- install jupyterlab and nodejs
- add your source
- build your extensions and all dependencies as npm-pkg.tgz
- copy the extensions right into PREFIX/share/jupyter/extensions
- jupyter lab build
- remove nodejs
- rm -rf PREFIX/share/jupyter/lab/staging ~/.npm ~/.cache/yarn
- probably some more stuff, like extra copies of yarn.js (4mb), but staging is the big deal.

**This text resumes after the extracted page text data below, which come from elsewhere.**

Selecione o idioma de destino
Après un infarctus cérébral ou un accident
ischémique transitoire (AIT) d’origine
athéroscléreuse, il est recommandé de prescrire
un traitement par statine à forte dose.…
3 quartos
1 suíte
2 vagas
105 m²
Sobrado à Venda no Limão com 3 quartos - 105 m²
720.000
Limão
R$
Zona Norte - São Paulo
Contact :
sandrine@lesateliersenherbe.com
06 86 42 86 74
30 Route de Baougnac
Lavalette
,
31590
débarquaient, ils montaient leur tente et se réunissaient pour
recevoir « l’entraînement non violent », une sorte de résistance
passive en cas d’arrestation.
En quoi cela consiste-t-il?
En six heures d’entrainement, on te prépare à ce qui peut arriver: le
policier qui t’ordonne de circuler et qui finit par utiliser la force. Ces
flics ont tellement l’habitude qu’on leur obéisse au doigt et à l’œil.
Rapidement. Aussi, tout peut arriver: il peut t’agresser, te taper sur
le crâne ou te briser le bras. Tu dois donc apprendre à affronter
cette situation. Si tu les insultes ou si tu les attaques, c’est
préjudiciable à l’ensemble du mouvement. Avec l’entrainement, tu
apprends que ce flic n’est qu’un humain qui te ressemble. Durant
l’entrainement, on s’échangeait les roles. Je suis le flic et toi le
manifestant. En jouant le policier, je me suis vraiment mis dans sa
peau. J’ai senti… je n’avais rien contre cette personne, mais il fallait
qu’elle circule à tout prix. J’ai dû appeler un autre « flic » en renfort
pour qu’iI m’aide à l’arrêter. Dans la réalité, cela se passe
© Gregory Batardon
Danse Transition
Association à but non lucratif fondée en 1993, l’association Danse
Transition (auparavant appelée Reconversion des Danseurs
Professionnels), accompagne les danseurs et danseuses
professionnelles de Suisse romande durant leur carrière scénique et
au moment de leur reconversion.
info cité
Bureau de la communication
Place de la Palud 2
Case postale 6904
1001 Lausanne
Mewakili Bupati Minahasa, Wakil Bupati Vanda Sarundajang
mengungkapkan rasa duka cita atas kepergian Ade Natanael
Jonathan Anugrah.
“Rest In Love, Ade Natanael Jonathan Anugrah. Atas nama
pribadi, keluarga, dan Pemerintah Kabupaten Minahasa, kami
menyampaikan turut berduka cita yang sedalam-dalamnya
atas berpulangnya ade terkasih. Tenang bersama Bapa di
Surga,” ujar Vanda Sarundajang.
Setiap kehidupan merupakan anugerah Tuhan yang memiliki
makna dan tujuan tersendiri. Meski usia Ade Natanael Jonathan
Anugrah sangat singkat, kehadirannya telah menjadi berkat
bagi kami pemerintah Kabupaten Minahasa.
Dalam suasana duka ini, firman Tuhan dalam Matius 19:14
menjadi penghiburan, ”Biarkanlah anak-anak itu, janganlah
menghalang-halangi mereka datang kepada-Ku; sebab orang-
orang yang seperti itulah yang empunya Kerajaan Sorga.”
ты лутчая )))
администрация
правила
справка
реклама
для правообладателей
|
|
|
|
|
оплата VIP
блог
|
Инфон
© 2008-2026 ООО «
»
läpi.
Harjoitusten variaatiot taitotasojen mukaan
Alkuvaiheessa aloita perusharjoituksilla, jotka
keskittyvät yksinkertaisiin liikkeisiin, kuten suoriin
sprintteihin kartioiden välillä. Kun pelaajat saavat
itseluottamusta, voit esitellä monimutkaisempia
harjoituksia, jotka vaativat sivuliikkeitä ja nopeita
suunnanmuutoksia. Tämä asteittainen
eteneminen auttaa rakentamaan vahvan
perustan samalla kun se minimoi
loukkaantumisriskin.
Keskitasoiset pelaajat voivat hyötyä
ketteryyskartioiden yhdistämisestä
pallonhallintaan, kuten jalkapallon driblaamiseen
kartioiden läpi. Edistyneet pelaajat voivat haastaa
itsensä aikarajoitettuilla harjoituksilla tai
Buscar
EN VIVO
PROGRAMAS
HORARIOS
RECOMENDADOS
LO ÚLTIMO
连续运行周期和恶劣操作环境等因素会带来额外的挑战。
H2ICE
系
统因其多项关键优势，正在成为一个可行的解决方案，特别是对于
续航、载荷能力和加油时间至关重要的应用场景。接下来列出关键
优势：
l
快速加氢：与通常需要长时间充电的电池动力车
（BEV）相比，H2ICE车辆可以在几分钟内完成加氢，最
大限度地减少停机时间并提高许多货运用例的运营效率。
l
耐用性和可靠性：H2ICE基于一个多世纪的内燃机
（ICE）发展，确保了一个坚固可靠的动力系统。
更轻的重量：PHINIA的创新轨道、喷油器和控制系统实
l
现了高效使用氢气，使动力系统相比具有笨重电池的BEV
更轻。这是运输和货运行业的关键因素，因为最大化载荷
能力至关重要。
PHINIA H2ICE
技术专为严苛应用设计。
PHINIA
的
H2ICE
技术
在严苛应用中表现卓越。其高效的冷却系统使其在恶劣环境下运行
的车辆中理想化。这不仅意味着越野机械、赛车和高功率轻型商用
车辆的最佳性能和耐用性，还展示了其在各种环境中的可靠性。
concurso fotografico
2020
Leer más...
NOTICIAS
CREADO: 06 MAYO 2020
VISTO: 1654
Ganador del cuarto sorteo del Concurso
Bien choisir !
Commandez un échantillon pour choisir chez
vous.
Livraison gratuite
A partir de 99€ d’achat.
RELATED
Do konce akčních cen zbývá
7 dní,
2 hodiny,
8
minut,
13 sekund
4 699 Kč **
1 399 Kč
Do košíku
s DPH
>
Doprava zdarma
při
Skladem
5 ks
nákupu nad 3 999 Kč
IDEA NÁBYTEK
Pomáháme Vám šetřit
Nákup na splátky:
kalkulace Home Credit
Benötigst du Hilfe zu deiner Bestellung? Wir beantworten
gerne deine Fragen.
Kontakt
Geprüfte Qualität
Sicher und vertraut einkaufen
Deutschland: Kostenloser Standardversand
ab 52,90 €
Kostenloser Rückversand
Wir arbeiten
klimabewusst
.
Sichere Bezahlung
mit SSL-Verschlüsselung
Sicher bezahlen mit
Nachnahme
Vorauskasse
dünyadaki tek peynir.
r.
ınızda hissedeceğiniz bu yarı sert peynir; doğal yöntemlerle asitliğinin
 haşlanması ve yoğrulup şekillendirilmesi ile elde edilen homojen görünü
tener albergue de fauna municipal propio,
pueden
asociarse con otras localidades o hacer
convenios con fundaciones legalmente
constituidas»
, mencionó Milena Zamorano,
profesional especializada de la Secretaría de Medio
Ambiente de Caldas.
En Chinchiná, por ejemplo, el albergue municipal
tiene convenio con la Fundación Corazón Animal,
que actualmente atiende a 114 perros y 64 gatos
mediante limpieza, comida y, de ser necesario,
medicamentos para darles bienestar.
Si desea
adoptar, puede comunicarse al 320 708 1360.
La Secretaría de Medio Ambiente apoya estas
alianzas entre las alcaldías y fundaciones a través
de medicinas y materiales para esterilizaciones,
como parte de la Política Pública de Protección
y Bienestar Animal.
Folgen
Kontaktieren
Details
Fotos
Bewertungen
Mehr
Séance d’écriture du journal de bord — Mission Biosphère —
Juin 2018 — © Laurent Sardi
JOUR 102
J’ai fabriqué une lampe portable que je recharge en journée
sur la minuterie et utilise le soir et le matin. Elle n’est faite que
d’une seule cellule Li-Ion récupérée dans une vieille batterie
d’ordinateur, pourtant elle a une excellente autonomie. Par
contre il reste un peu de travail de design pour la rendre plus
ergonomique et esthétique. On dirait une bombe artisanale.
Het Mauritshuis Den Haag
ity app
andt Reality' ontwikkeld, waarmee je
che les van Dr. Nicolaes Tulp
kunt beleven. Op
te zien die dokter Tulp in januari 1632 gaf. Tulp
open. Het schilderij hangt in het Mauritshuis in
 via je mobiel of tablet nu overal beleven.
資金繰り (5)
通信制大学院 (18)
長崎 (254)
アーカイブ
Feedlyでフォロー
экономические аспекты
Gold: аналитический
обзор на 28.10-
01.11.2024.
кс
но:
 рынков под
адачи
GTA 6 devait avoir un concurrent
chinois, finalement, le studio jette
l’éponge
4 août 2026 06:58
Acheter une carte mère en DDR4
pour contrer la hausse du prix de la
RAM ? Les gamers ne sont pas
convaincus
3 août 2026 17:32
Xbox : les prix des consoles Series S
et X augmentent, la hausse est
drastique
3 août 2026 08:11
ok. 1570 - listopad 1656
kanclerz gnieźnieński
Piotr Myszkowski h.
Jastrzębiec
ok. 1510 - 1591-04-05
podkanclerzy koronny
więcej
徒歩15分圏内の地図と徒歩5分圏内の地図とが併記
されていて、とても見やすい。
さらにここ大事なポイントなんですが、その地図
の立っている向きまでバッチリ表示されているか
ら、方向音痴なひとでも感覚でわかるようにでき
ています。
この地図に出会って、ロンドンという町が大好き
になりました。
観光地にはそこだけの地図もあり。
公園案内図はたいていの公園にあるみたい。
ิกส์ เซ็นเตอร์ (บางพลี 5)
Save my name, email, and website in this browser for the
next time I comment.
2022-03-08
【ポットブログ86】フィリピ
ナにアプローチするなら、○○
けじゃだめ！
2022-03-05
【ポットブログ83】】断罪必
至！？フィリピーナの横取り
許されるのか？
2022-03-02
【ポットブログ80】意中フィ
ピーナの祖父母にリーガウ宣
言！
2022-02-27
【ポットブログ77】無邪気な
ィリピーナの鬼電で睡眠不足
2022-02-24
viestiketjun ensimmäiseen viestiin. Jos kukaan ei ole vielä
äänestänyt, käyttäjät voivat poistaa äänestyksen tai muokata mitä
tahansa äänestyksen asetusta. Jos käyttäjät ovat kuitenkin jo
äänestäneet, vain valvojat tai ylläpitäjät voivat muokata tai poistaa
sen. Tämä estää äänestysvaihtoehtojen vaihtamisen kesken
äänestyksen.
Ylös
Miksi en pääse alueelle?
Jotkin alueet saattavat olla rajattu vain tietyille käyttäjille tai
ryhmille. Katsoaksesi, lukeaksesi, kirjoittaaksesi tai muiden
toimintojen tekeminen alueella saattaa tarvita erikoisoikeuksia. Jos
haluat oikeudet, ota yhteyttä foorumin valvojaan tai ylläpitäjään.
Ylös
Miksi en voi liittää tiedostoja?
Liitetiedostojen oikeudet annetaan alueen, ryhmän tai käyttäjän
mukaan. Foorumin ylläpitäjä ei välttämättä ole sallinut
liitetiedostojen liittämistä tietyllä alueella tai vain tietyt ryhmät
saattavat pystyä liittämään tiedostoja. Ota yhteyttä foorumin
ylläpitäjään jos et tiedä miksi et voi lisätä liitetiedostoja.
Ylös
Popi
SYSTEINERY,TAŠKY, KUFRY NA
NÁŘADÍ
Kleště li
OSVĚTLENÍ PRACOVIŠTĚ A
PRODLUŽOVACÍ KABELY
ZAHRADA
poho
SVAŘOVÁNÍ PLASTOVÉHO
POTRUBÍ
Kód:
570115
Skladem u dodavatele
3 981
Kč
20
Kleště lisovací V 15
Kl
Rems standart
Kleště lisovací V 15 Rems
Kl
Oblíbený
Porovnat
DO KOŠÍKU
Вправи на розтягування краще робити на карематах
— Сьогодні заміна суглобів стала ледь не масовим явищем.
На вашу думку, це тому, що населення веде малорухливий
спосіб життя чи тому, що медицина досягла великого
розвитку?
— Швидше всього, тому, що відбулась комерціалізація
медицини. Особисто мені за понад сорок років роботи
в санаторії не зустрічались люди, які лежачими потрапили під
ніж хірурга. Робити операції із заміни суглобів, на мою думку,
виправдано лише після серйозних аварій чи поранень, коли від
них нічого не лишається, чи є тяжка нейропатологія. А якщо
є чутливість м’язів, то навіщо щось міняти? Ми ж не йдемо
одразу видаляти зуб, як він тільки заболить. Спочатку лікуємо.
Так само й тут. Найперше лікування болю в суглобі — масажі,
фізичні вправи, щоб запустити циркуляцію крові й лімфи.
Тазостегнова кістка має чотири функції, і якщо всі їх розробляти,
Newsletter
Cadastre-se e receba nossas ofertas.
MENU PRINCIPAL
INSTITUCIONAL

- clean all your package managers
- squash your image at the end
All this assumes you are...
- not planning on permitting your end users to _(un)install_ (vs (en|dis)able) extensions
- not using nodejs for anything else
- want to do it all in one docker file with just your Babel/typescript/whatever too chain
Some notes on this:
- The biggest I've ever made a production lab/static/ is about 45mb, which included A number of in-browser language runtimes
- don't do that if you can avoid it
- use webpack visualizer and duplicate checking tools to figure out if you or an extension you're using is messing stuff up
- Once you get to some serious size (main.xxx.js > 5mb), it's important to make sure you are lazy loading... I'm sure most upstream extension would accept PRs
Another way to approach this is the builder pattern... Using pip or conda or rpm or docker or tar, do a build of the extensions you want, and pack up the lab directory (minus staging) and use that as an input to your docker build.
The best place to do this is probably in the same package managers you are using for jupyterlab (e.g pip/conda), and hard pin to the version of jupyterlab. Heck you can even make /static/ read-only.
If you do want to let users install random extensions, you're pretty much out of luck, supporting many users doing "modern frontend development" is an escheresque bouncy castle covered in barbed wire.
Sorry this isn't nice to work with yet in a deployed seeing. We're trying. As long as webpack is in the loop, this is going to be painful and slow. I've even started looking at systemjs and http/2 on tornado.